▶ Goal of the exercise
Print only the closing part of the entries. It starts at the line containing "X172000Y224500D02*" and includes the final line, exactly as written.

▶ Records to use
○ ○ ○ ○ ○ ○ ○
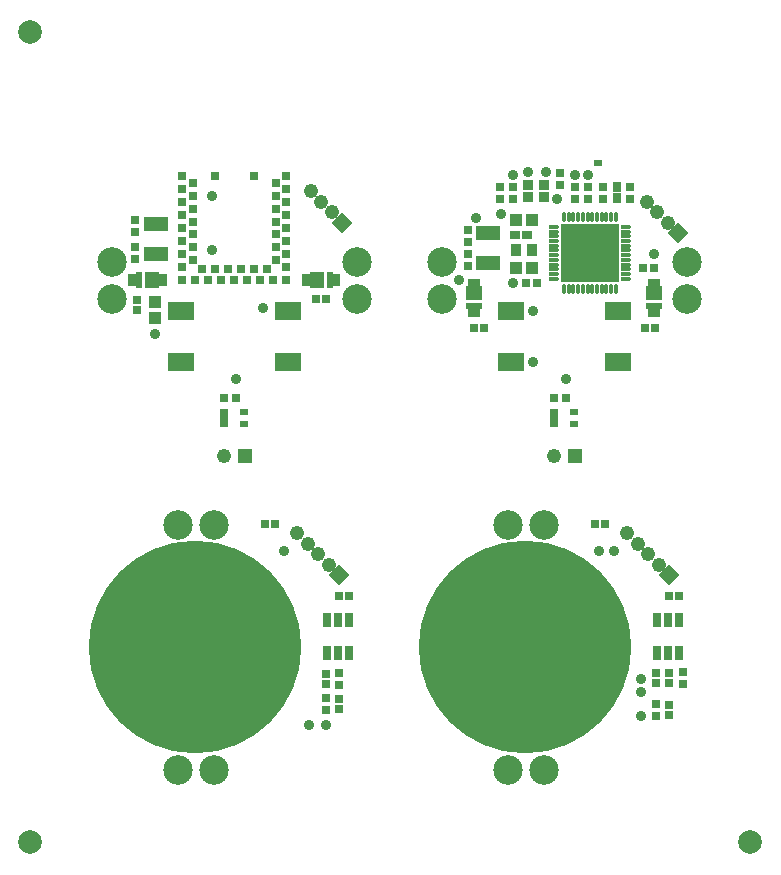
<source format=gts>
G04 Layer_Color=8388736*
%FSLAX25Y25*%
%MOIN*%
G70*
G01*
G75*
%ADD58C,0.07874*%
%ADD59R,0.02769X0.02276*%
%ADD60R,0.04343X0.03950*%
%ADD61R,0.02965X0.03162*%
%ADD62R,0.09068X0.05918*%
%ADD63R,0.03162X0.02965*%
%ADD64R,0.03162X0.02769*%
%ADD65R,0.07887X0.04737*%
%ADD66R,0.02769X0.03162*%
%ADD67R,0.03359X0.03950*%
%ADD68R,0.04816X0.05288*%
%ADD69R,0.01981X0.05288*%
%ADD70R,0.02729X0.02729*%
%ADD71C,0.70879*%
%ADD72R,0.03162X0.05131*%
%ADD73R,0.03753X0.03556*%
%ADD74R,0.03359X0.02769*%
%ADD75R,0.03753X0.03950*%
%ADD76R,0.02769X0.03359*%
%ADD77R,0.03950X0.04343*%
%ADD78O,0.01587X0.03359*%
%ADD79O,0.03359X0.01587*%
%ADD80R,0.19304X0.19304*%
%ADD81R,0.03950X0.03359*%
%ADD82R,0.05288X0.04816*%
%ADD83R,0.05288X0.01981*%
%ADD84R,0.02926X0.02375*%
%ADD85C,0.04761*%
G04:AMPARAMS|DCode=86|XSize=47.59mil|YSize=47.61mil|CornerRadius=0mil|HoleSize=0mil|Usage=FLASHONLY|Rotation=135.000|XOffset=0mil|YOffset=0mil|HoleType=Round|Shape=Rectangle|*
%AMROTATEDRECTD86*
4,1,4,0.03366,0.00001,-0.00001,-0.03366,-0.03366,-0.00001,0.00001,0.03366,0.03366,0.00001,0.0*
%
%ADD86ROTATEDRECTD86*%

%ADD87R,0.04759X0.04761*%
%ADD88C,0.09855*%
%ADD89C,0.03500*%
D58*
X15000Y15000D02*
D03*
Y285000D02*
D03*
X255000Y15000D02*
D03*
D59*
X86193Y154563D02*
D03*
Y158500D02*
D03*
X79500Y154563D02*
D03*
Y156532D02*
D03*
Y158500D02*
D03*
X189500D02*
D03*
Y156532D02*
D03*
Y154563D02*
D03*
X196193Y158500D02*
D03*
Y154563D02*
D03*
D60*
X56500Y189941D02*
D03*
X56500Y195059D02*
D03*
D61*
X50500Y195673D02*
D03*
X50500Y192327D02*
D03*
X228000Y60673D02*
D03*
Y57327D02*
D03*
X223500Y68000D02*
D03*
Y71346D02*
D03*
X228000Y68000D02*
D03*
Y71346D02*
D03*
X113500Y67827D02*
D03*
Y71173D02*
D03*
X118000Y59327D02*
D03*
Y62673D02*
D03*
D62*
X100913Y191965D02*
D03*
X65087D02*
D03*
X100913Y175035D02*
D03*
X65087D02*
D03*
X210913Y191965D02*
D03*
X175087D02*
D03*
X210913Y175035D02*
D03*
X175087D02*
D03*
D63*
X113673Y196000D02*
D03*
X110327D02*
D03*
X227827Y97000D02*
D03*
X231173D02*
D03*
X206673Y121000D02*
D03*
X203327D02*
D03*
X93327D02*
D03*
X96673D02*
D03*
X121173Y97000D02*
D03*
X117827D02*
D03*
X162827Y186500D02*
D03*
X166173Y186500D02*
D03*
X223173Y186500D02*
D03*
X219827D02*
D03*
D64*
X50000Y218531D02*
D03*
X50000Y222468D02*
D03*
Y213469D02*
D03*
Y209531D02*
D03*
X232500Y71642D02*
D03*
Y67705D02*
D03*
X223500Y60969D02*
D03*
Y57032D02*
D03*
X113500Y59031D02*
D03*
Y62968D02*
D03*
X118000Y67532D02*
D03*
Y71469D02*
D03*
X215000Y229563D02*
D03*
Y233500D02*
D03*
X171500Y233469D02*
D03*
Y229532D02*
D03*
X196500D02*
D03*
Y233469D02*
D03*
X201000Y229532D02*
D03*
Y233469D02*
D03*
X206000Y233500D02*
D03*
Y229563D02*
D03*
X176000Y229532D02*
D03*
Y233469D02*
D03*
X191500Y234032D02*
D03*
Y237968D02*
D03*
X161000Y210968D02*
D03*
Y207031D02*
D03*
X161000Y215032D02*
D03*
X161000Y218969D02*
D03*
D65*
X57000Y211157D02*
D03*
Y221000D02*
D03*
X167500Y208157D02*
D03*
Y218000D02*
D03*
D66*
X79532Y163000D02*
D03*
X83469D02*
D03*
X222969Y206500D02*
D03*
X219032D02*
D03*
X180032Y201500D02*
D03*
X183968D02*
D03*
X189532Y163000D02*
D03*
X193468D02*
D03*
D67*
X49352Y202500D02*
D03*
X58742D02*
D03*
X116648D02*
D03*
X107258D02*
D03*
D68*
X55494D02*
D03*
X110506D02*
D03*
D69*
X51124D02*
D03*
X114876D02*
D03*
D70*
X65650Y211118D02*
D03*
Y202457D02*
D03*
Y206787D02*
D03*
Y215449D02*
D03*
X69981Y202457D02*
D03*
X69194Y213283D02*
D03*
X72146Y206000D02*
D03*
X69194Y208953D02*
D03*
X65650Y224110D02*
D03*
Y228441D02*
D03*
X69194Y217614D02*
D03*
X65650Y219779D02*
D03*
Y232772D02*
D03*
Y237102D02*
D03*
X69194Y230606D02*
D03*
Y234937D02*
D03*
Y221945D02*
D03*
Y226276D02*
D03*
X78642Y202457D02*
D03*
X74312D02*
D03*
X82973Y202457D02*
D03*
X87304Y202457D02*
D03*
X80808Y206000D02*
D03*
X76477D02*
D03*
X89469D02*
D03*
X85139D02*
D03*
X91635Y202457D02*
D03*
X93800Y206000D02*
D03*
X100296Y202457D02*
D03*
X95965Y202457D02*
D03*
X100296Y206787D02*
D03*
X96753Y217614D02*
D03*
Y221945D02*
D03*
Y208953D02*
D03*
Y213283D02*
D03*
X89469Y237102D02*
D03*
X76477D02*
D03*
X96753Y226276D02*
D03*
Y230606D02*
D03*
X100296Y211118D02*
D03*
X100296Y215449D02*
D03*
Y219779D02*
D03*
Y224110D02*
D03*
X100296Y228441D02*
D03*
X96753Y234937D02*
D03*
X100296Y232772D02*
D03*
Y237102D02*
D03*
D71*
X180000Y80000D02*
D03*
X70000D02*
D03*
D72*
X231240Y89012D02*
D03*
X223760D02*
D03*
X227500D02*
D03*
Y77988D02*
D03*
X231240D02*
D03*
X223760D02*
D03*
X113760D02*
D03*
X121240D02*
D03*
X117500D02*
D03*
Y89012D02*
D03*
X113760D02*
D03*
X121240D02*
D03*
D73*
X186158Y233968D02*
D03*
X180842D02*
D03*
Y230031D02*
D03*
X186158D02*
D03*
D74*
X180370Y217500D02*
D03*
X176630D02*
D03*
D75*
X182158Y212500D02*
D03*
X176842D02*
D03*
D76*
X210500Y229661D02*
D03*
Y233402D02*
D03*
D77*
X176941Y222500D02*
D03*
X182059Y222500D02*
D03*
X176941Y206500D02*
D03*
X182059Y206500D02*
D03*
D78*
X192839Y199591D02*
D03*
X194413D02*
D03*
X195988D02*
D03*
X197563D02*
D03*
X199138D02*
D03*
X200713D02*
D03*
X202287D02*
D03*
X203862D02*
D03*
X205437D02*
D03*
X207012D02*
D03*
X208587D02*
D03*
X210161D02*
D03*
Y223410D02*
D03*
X208587D02*
D03*
X207012D02*
D03*
X205437D02*
D03*
X203862D02*
D03*
X202287D02*
D03*
X200713D02*
D03*
X199138D02*
D03*
X197563D02*
D03*
X195988D02*
D03*
X194413D02*
D03*
X192839D02*
D03*
D79*
X213409Y202839D02*
D03*
Y204413D02*
D03*
Y205988D02*
D03*
Y207563D02*
D03*
Y209138D02*
D03*
Y210713D02*
D03*
Y212287D02*
D03*
Y213862D02*
D03*
Y215437D02*
D03*
Y217012D02*
D03*
Y218587D02*
D03*
Y220161D02*
D03*
X189591D02*
D03*
Y218587D02*
D03*
Y217012D02*
D03*
Y215437D02*
D03*
Y213862D02*
D03*
Y212287D02*
D03*
Y210713D02*
D03*
Y209138D02*
D03*
Y207563D02*
D03*
Y205988D02*
D03*
Y204413D02*
D03*
Y202839D02*
D03*
D80*
X201500Y211500D02*
D03*
D81*
X163000Y191852D02*
D03*
Y201242D02*
D03*
X223000Y191852D02*
D03*
Y201242D02*
D03*
D82*
X163000Y197994D02*
D03*
X223000D02*
D03*
D83*
X163000Y193624D02*
D03*
X223000D02*
D03*
D84*
X204200Y241400D02*
D03*
D85*
X111929Y228571D02*
D03*
X108393Y232107D02*
D03*
X115464Y225036D02*
D03*
X79500Y143685D02*
D03*
X217393Y114607D02*
D03*
X220929Y111071D02*
D03*
X213858Y118142D02*
D03*
X224465Y107536D02*
D03*
X114464D02*
D03*
X103858Y118142D02*
D03*
X110929Y111071D02*
D03*
X107393Y114607D02*
D03*
X223929Y225071D02*
D03*
X220393Y228607D02*
D03*
X227465Y221535D02*
D03*
X189500Y143685D02*
D03*
D86*
X119000Y221500D02*
D03*
X228000Y104000D02*
D03*
X118000D02*
D03*
X231000Y218000D02*
D03*
D87*
X86500Y143685D02*
D03*
X196500D02*
D03*
D88*
X123945Y208405D02*
D03*
Y196201D02*
D03*
X42055Y208405D02*
D03*
Y196201D02*
D03*
X174094Y120945D02*
D03*
X186299D02*
D03*
X174094Y39055D02*
D03*
X186299D02*
D03*
X76299D02*
D03*
X64095D02*
D03*
X76299Y120945D02*
D03*
X64095D02*
D03*
X233945Y208405D02*
D03*
Y196201D02*
D03*
X152055Y208405D02*
D03*
Y196201D02*
D03*
D89*
X92500Y193000D02*
D03*
X75500Y212500D02*
D03*
Y230500D02*
D03*
X56500Y184500D02*
D03*
X83500Y169500D02*
D03*
X218500Y57000D02*
D03*
X209500Y112000D02*
D03*
X204500D02*
D03*
X218500Y69500D02*
D03*
Y65000D02*
D03*
X99500Y112000D02*
D03*
X102500Y81000D02*
D03*
X108000Y54000D02*
D03*
X113500D02*
D03*
X190500Y229500D02*
D03*
X223000Y211000D02*
D03*
X163500Y223000D02*
D03*
X193500Y169500D02*
D03*
X182500Y192000D02*
D03*
Y175000D02*
D03*
X176000Y201500D02*
D03*
Y237500D02*
D03*
X181000Y238500D02*
D03*
X187000D02*
D03*
X196500Y237500D02*
D03*
X201000D02*
D03*
X194413Y204413D02*
D03*
Y209138D02*
D03*
Y213862D02*
D03*
Y218587D02*
D03*
X199138Y204413D02*
D03*
X199138Y209138D02*
D03*
Y213862D02*
D03*
X199138Y218587D02*
D03*
X203862Y204413D02*
D03*
Y209138D02*
D03*
Y213862D02*
D03*
Y218587D02*
D03*
X208587Y204413D02*
D03*
Y209138D02*
D03*
Y213862D02*
D03*
Y218587D02*
D03*
X172000Y224500D02*
D03*
X158000Y202500D02*
D03*
M02*

</source>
○ ○ ○ ○ ○ ○ ○
▶ Output
X172000Y224500D02*
D03*
X158000Y202500D02*
D03*
M02*

</source>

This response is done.